A CD4 count under 200 independently raised the risk of anal cancer more than 20 times in HIV-infected men at the Kaiser Permanente Oakland Medical Center [1]. No other variable correlated with anal cancer risk in this case-control study.
 
Recent studies trace a rising incidence of anal cancer among HIV-infected people since the dawn of potent antiretroviral combinations in London [2], California [3], and France [4], perhaps because these malignancies are more likely to be diagnosed as people live longer with HIV infection. But the correlation between immunity and risk of anal cancer remains poorly defined. The Oakland study involved all HIV-infected men diagnosed with anal cancer by biopsy or resection from January 1996 through December 2005. For each of them, the investigators randomly selected 3 HIV-infected men without anal cancer but matched for age and calendar month of the cancer diagnosis. All cases and controls had at least one CD4 count and one viral load measure in the 12 months before the cancer diagnosis.
 
The Kaiser team found 15 men with anal cancer. They had a significantly lower pre-diagnosis average CD4 count than the 45 controls (224 +/- 140 standard deviation versus 409 +/- 202 standard deviation, P < 0.001). All 15 men with anal cancer had AIDS, compared with 29 of the 45 controls (64%). But viral load did not differ significantly between cases and controls (average 8718 copies versus 9677 copies). Nor did duration of HIV infection differ much in the two groups (average 8.0 years versus 7.5 years). Eleven men with anal cancer (73%) were gay, compared with 29 controls (64%).
 
Univariate analysis found only one factor that raised the risk of anal cancer. A CD4 count under 200 made anal cancer 9.1 times more likely (95% confidence interval [CI] 1.9 to 43.0, P < 0.001). Multivariate analysis that adjusted for age, CD4 count, viral load, and duration of HIV infection determined that a sub-200 CD4 count raised the anal cancer risk 21.9 times (95% CI 2.0 to 235, P < 0.05).
 
The Oakland investigators believe their results "suggest that degree of immunosuppression is an important risk factor for anal cancer in HIV-infected men," especially when considering that all men with anal cancer in their cohort had AIDS compared with only two thirds of HIV-infected controls. The researchers proposed that "patients with HIV infection with low CD4 counts, particularly [gay men], should be screened for anal cancer." The screening threshold, they added, remains to be determined.
 
Anal cancer expert Joel Palefsky believes men and women at risk of anal intraepithelial neoplasia (AIN), a precursor of anal cancer, should be screened for that condition because local treatments for AIN are improving [5]. Palefsky argues that "all at-risk men and women should be screened for anal cancer by digital rectal exam, since real benefits accrue from early detection of cancer."
 
References
1. Cole PA, Leyden WA, Silverberg MJ. Risk factors for development of anal cancer in HIV-infected men. 48th Annual International Conference on Antimicrobial Agents and Chemotherapy (ICAAC). October 25-28, 2008. Washington, DC. Abstract H-2338.

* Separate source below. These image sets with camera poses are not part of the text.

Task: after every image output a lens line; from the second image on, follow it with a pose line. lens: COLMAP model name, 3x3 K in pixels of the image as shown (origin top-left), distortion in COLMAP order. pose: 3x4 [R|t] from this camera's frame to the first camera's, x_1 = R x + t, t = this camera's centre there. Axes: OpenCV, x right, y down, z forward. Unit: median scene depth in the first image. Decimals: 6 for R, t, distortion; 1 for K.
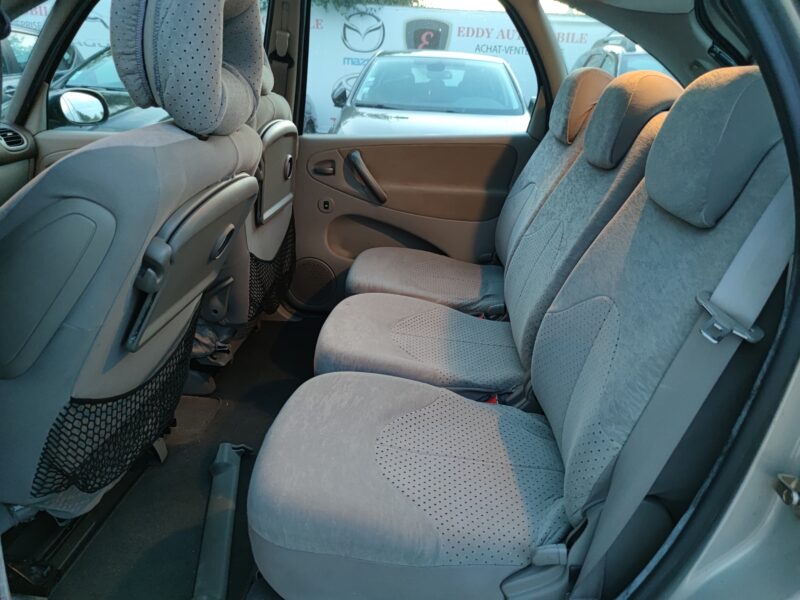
lens RADIAL K [[575.0, 0, 400.0], [0, 575.0, 300.0], [0, 0, 1]] dist [0.021591, -0.002971]
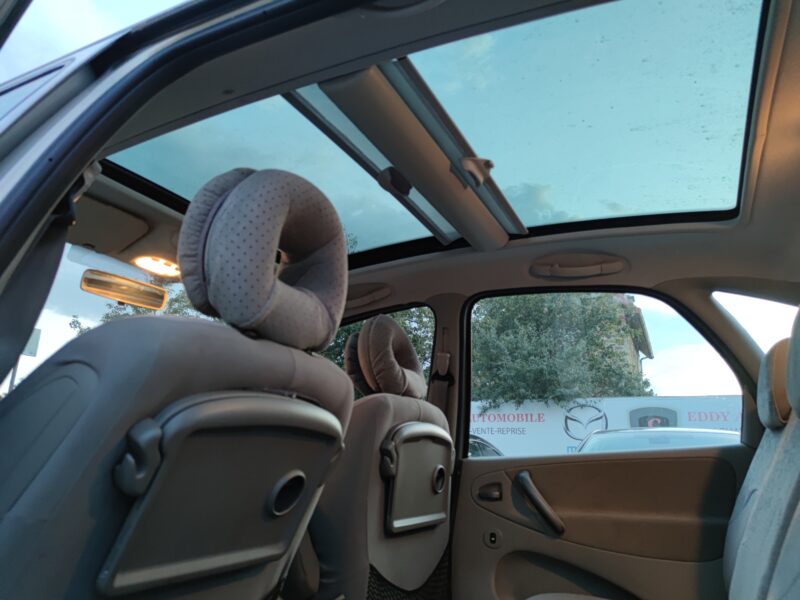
lens RADIAL K [[578.6, 0, 397.3], [0, 578.6, 301.8], [0, 0, 1]] dist [0.025337, -0.001900]
pose [[0.931916, -0.125206, -0.340377, 0.074509], [-0.106303, 0.802998, -0.586424, 0.070946], [0.346746, 0.582681, 0.735017, 0.134017]]
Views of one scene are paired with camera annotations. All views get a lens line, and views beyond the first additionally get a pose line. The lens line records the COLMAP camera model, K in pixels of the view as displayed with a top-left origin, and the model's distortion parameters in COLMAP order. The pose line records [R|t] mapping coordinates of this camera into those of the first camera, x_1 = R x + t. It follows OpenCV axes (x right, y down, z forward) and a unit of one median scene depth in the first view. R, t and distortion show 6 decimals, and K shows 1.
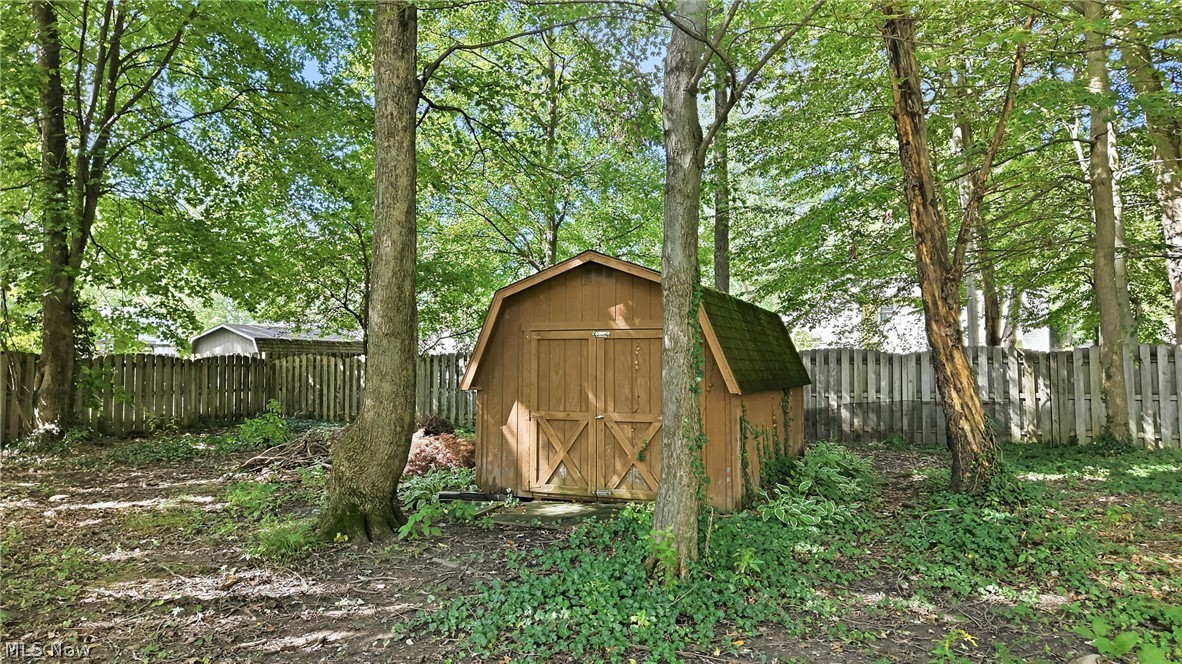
lens RADIAL K [[786.3, 0, 591.0], [0, 786.3, 332.0], [0, 0, 1]] dist [0.091044, -0.154385]
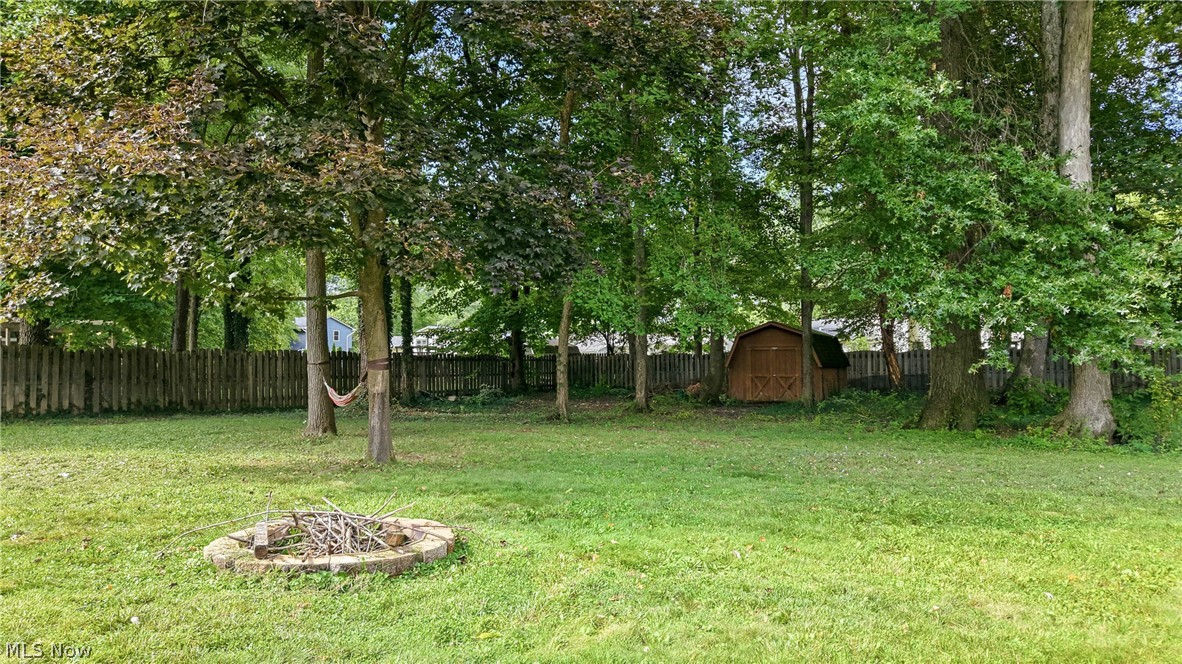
lens RADIAL K [[786.3, 0, 591.0], [0, 786.3, 332.0], [0, 0, 1]] dist [0.091044, -0.154385]
pose [[0.995532, -0.009512, -0.093945, -0.376293], [0.009809, 0.999948, 0.002707, -0.070378], [0.093914, -0.003616, 0.995574, -1.954801]]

2. Bower M, Powles T, Newsom-Davis T, et al. HIV-associated anal cancer: has highly active antiretroviral therapy reduced the incidence or improved the outcome? J Acquir Immune Defic Syndr. 2004;37:1563-1565.

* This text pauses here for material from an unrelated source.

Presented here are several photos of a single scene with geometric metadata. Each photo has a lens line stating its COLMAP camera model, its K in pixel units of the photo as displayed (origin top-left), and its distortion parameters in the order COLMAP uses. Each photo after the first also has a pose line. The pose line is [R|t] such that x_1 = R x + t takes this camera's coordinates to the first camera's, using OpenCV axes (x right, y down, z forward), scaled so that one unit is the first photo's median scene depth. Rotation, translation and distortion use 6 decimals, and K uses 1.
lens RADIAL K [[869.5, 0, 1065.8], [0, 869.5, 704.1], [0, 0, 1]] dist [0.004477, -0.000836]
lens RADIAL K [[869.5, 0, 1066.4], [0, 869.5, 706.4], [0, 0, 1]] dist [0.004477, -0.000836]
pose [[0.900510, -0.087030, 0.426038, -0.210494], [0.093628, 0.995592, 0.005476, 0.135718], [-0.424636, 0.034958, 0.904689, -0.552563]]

3. Hessol NA, Pipkin S, Schwarcz S, et al. The impact of highly active antiretroviral therapy on non-AIDS-defining cancers among adults with AIDS. Am J Epidemiol. 2007;165:1143-1153.
4. Piketty C, Selinger-Leneman H, Grabar S, et al. Marked increase in the incidence of invasive anal cancer among HIV-infected patients despite treatment with combination antiretroviral therapy. AIDS. 2008;22:1203-1211.